IHRA Chair Condemns Antisemitic Imagery at the Aalst Carnival


The Belgian Chair of the International Holocaust Remembrance Alliance is deeply shocked by the parade of a fake Nazi railcar during the Aalst Carnival.

The representation of the float with officers drinking champagne and stereotyping a Jewish victim is a despicable act insulting the memory of the victims of the Holocaust.

Especially during the year of the Chairmanship of the International Holocaust Remembrance Alliance, when Belgium has recognized the responsibility of the State in the deportation of the Jewish citizens by the Nazi occupiers and their collaborators, the Holocaust must not be trivialized for the purposes of a local political situation.

The Chair of IHRA strongly condemns the belittling of the Holocaust and the use of antisemitic stereotypes.

18 January


IHRA Chair’s Statement on the EU Incorporating International Holocaust Remembrance Day into its Official Calendar


As Chair of the International Holocaust Remembrance Alliance, I would like to express my appreciation for the European Union’s placement of 27 January, International Holocaust Remembrance Day, on its official calendar.
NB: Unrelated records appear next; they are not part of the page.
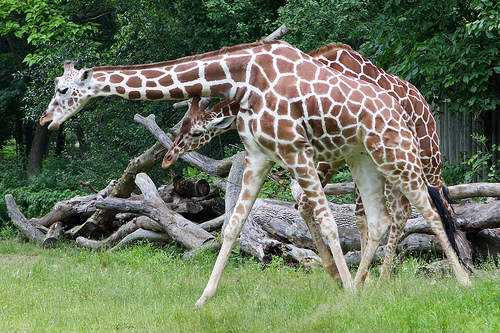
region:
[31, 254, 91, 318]
this is the grass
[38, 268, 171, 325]
the grass is green in color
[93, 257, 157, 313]
the grass is tall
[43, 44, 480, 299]
these are two giraffes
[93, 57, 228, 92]
the neck is long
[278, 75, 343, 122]
the fur is brown in color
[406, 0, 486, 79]
this is a tree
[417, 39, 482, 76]
the leaves are green in color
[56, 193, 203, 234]
these are several logs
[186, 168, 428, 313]
these are the giraffe's feet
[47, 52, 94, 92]
horns on top of the giraffes head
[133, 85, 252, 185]
giraffes head under the other giraffes neck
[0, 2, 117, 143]
tall green trees next to giraffes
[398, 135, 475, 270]
giraffe tail with black hair on the tip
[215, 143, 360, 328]
three giraffe legs showing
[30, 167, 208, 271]
tree stumps and branches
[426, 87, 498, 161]
a grey wooden fence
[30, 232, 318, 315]
green healthy grass to eat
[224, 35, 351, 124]
brown spots on the giraffes body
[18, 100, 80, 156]
the giraffes mouth is open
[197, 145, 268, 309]
long skinny leg of giraffe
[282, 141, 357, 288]
long skinny leg of giraffe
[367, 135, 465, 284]
long skinny leg of giraffe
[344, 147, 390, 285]
long skinny leg of giraffe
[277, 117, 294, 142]
brown spot of giraffe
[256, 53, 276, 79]
brown spot of giraffe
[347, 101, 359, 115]
brown spot of giraffe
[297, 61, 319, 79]
brown spot of giraffe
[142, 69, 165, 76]
brown spot of giraffe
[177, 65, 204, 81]
brown spot of giraffe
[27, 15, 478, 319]
a pair of giraffes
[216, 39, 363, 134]
brown and white fur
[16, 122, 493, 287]
a pile of logs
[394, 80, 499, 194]
a tall wooden fence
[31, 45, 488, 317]
some full grown wild animals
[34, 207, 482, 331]
some tall green grass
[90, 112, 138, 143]
some dense green leaves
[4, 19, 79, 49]
a few large leaves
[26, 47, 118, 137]
a giraffe with open mouth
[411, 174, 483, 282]
a long black tail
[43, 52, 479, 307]
Two giraffes in field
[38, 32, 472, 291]
Brown and white giraffes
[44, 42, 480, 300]
Giraffes with brown spots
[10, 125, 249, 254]
Tree logs on ground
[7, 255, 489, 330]
Light green grass on field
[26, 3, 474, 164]
Thick dark green bushes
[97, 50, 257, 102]
Long spotted giraffe neck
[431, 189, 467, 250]
Black tip of giraffe's tail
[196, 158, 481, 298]
Eight long giraffe legs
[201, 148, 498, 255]
Logs lying behind giraffes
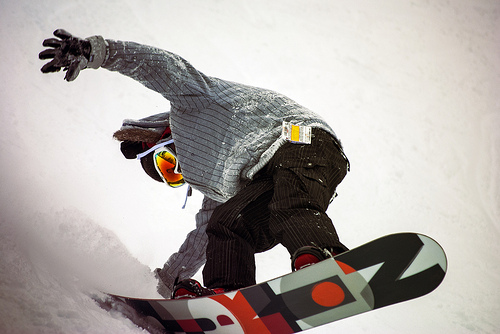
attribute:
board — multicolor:
[110, 248, 440, 327]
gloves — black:
[42, 25, 112, 89]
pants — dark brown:
[205, 133, 353, 283]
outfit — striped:
[85, 33, 348, 294]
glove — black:
[37, 28, 90, 83]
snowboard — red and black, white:
[76, 230, 449, 332]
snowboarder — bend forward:
[36, 26, 350, 298]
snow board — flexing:
[79, 231, 449, 332]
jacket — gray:
[87, 34, 340, 299]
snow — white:
[64, 53, 89, 69]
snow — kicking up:
[55, 208, 159, 294]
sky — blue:
[351, 2, 485, 186]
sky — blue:
[410, 54, 458, 104]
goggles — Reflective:
[152, 144, 184, 189]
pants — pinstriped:
[201, 126, 349, 290]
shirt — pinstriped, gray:
[87, 34, 336, 202]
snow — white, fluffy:
[0, 203, 154, 333]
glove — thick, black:
[38, 26, 89, 79]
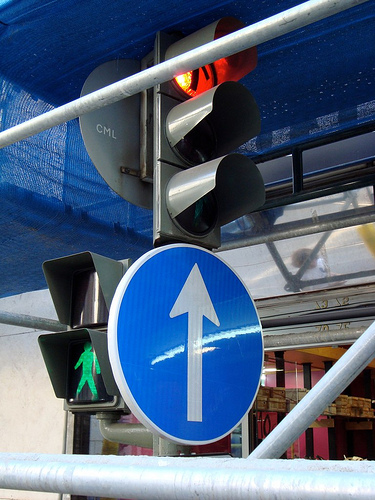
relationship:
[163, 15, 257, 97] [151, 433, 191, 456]
light on pole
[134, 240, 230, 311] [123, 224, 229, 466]
sign on pole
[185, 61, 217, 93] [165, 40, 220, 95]
arrow in light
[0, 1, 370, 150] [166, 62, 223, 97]
bar in front of light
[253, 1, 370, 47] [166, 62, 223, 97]
bar in front of light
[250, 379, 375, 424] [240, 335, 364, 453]
wood inside store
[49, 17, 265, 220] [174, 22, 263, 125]
sign behind red light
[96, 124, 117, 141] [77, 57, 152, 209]
cml on sign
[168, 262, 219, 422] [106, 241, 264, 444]
arrow on sign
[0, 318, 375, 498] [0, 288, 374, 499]
pole on street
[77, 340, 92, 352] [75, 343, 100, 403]
head on green man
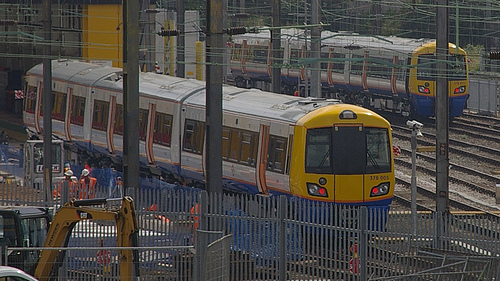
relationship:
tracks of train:
[300, 108, 497, 280] [16, 52, 402, 252]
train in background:
[225, 22, 477, 123] [135, 7, 499, 94]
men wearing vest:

Remembrance is at the core of IHRA’s mandate, and the Stockholm Declaration commits all member countries “commemorate the victims of the Holocaust and to honour those who stood against it.”

All 31 IHRA member countries, including the 23 that are also EU member states, reflect this commitment by holding annual national commemorations on 27 January.

The IHRA’s focus on Holocaust Memorial Days encompasses several activities.  The IHRA’s Grant Strategy includes a program encouraging applicants to develop strategies for Holocaust Memorial Days in a way that injects substance, real meaning, and educational value into these events.  The IHRA has also devoted a part of its new multi-year work plan to this topic.

The IHRA will continue its efforts to promote meaningful and content-rich Holocaust Memorial Day commemorations around the world and stands ready to cooperate with the EU and other international institutions in this regard.